§ **PROBLEM DESCRIPTION**
Leave out any picture and return the remaining listing below exactly as given.

Segment Start: DATA FOR PROCESSING

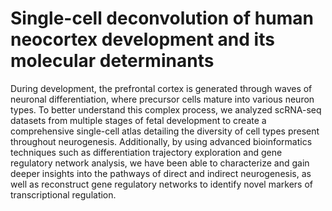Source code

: # Single-cell deconvolution of human neocortex development and its molecular determinants
During development, the prefrontal cortex is generated through waves of neuronal differentiation, where precursor cells mature into various neuron types. To better understand this complex process, we analyzed scRNA-seq datasets from multiple stages of fetal development to create a comprehensive single-cell atlas detailing the diversity of cell types present throughout neurogenesis. Additionally, by using advanced bioinformatics techniques such as differentiation trajectory exploration and gene regulatory network analysis, we have been able to characterize and gain deeper insights into the pathways of direct and indirect neurogenesis, as well as reconstruct gene regulatory networks to identify novel markers of transcriptional regulation.

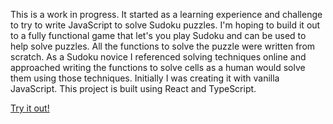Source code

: This is a work in progress. It started as a learning experience and challenge to try to write JavaScript to solve Sudoku puzzles. I'm hoping to build it out to a fully functional game that let's you play Sudoku and can be used to help solve puzzles. All the functions to solve the puzzle were written from scratch. As a Sudoku novice I referenced solving techniques online and approached writing the functions to solve cells as a human would solve them using those techniques. Initially I was creating it with vanilla JavaScript. This project is built using React and TypeScript.

[Try it out!](https://jasonjohnson47.github.io/sudoku/)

Segment End: DATA FOR PROCESSING

§ **EXERCISE RESULT**
Source code

: # Single-cell deconvolution of human neocortex development and its molecular determinants
During development, the prefrontal cortex is generated through waves of neuronal differentiation, where precursor cells mature into various neuron types. To better understand this complex process, we analyzed scRNA-seq datasets from multiple stages of fetal development to create a comprehensive single-cell atlas detailing the diversity of cell types present throughout neurogenesis. Additionally, by using advanced bioinformatics techniques such as differentiation trajectory exploration and gene regulatory network analysis, we have been able to characterize and gain deeper insights into the pathways of direct and indirect neurogenesis, as well as reconstruct gene regulatory networks to identify novel markers of transcriptional regulation.

Source code

: This is a work in progress. It started as a learning experience and challenge to try to write JavaScript to solve Sudoku puzzles. I'm hoping to build it out to a fully functional game that let's you play Sudoku and can be used to help solve puzzles. All the functions to solve the puzzle were written from scratch. As a Sudoku novice I referenced solving techniques online and approached writing the functions to solve cells as a human would solve them using those techniques. Initially I was creating it with vanilla JavaScript. This project is built using React and TypeScript.

[Try it out!](https://jasonjohnson47.github.io/sudoku/)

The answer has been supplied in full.